Philosophy major still has no idea what is going on
September 13, 2018
Jasmine Myrtle ’19, a senior philosophy major at the University, hails from the quiet little town of Shicksville, Pa. According to her close friends, Myrtle prides herself on the strong Platonic forms of being late, always asking for directions to the Elaine Langone Center, and yelling at people in the agora. Why is that important? What does she do? Well, we don’t know, and neither does she.
Myrtle has spent her four years meandering around campus, talking to the squirrels, begging for food, and getting into vicious arguments with professors and students on what the best platitudes are. We met with her this past Wednesday and interviewed her on what she thinks she’s doing, and why she cannot stop asking questions.

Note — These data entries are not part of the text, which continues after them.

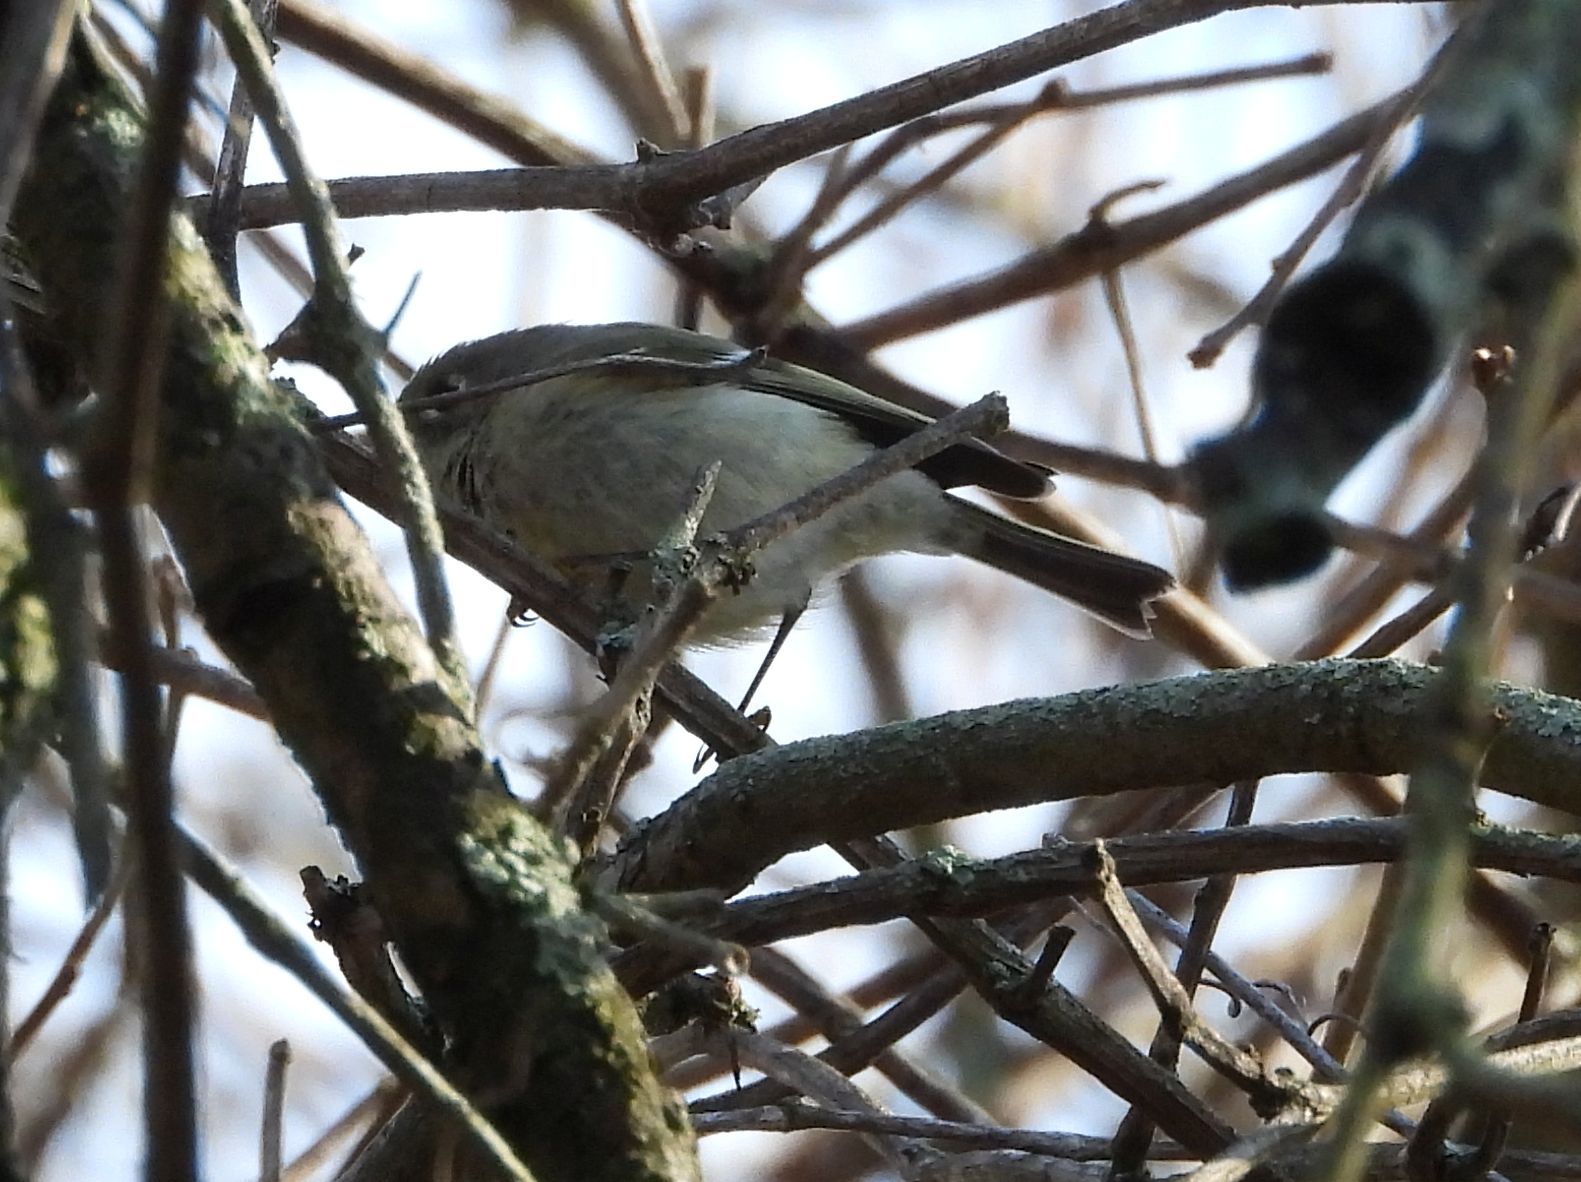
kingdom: Animalia
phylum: Chordata
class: Aves
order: Passeriformes
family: Regulidae
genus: Regulus
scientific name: Regulus calendula
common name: Ruby-crowned kinglet
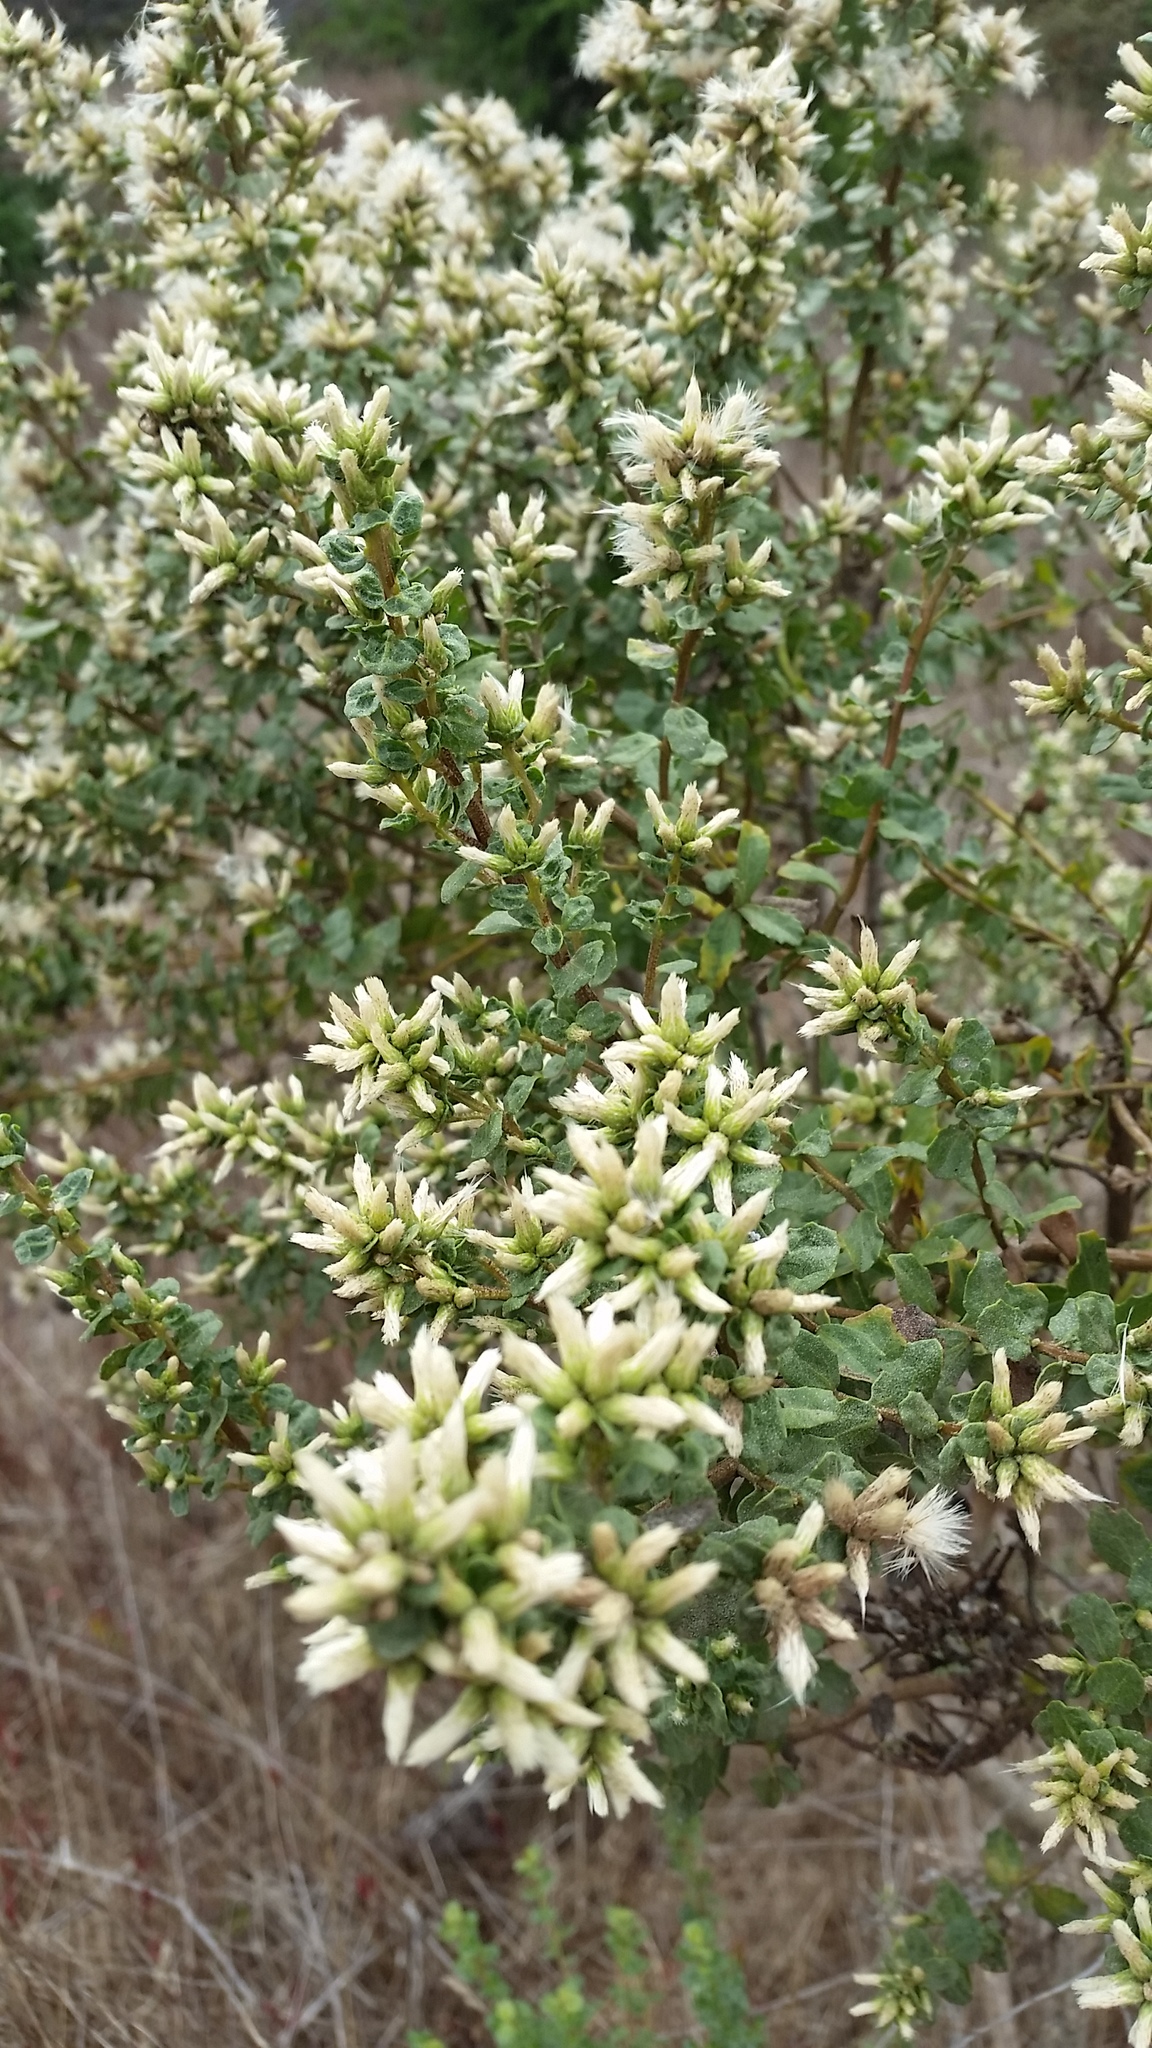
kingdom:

“I don’t know, isn’t it like, New Student Orientation week?” Myrtle asked. “Honestly, I don’t care. All I know is that good things come to those who, like, wait.”
After several hours of discussion, it became clear that Myrtle has no intention of even trying to figure out what she’s doing at the University. She is, in fact, writing her thesis on the very subject. Myrtle explained to us that she is convinced she can wing the paper in one night and is putting it off as much as she can, pretending she doesn’t even know about her work at all. Rumor has it that she’s almost halfway through the first-year reading.
“If I actually find out I have work, that gives me, like, responsibilities, and I don’t want that, okay?” Myrtle said. “If I wanted, like, real responsibilities I wouldn’t have gone to, like, college in the first place. Epicurus says is okay for me to go have fun, so like, why not? I haven’t been to a class in four semesters.”
Some classmates have expressed their sympathies for the philosophy major, but others were quick to point out their annoyance at her apparent lack of knowledge or plans beyond graduation.
“She’s been here for four years; this is ridiculous,” Yianni Doe ’19 said to our journalists. “You can’t have a conversation with her without re-introducing yourself.”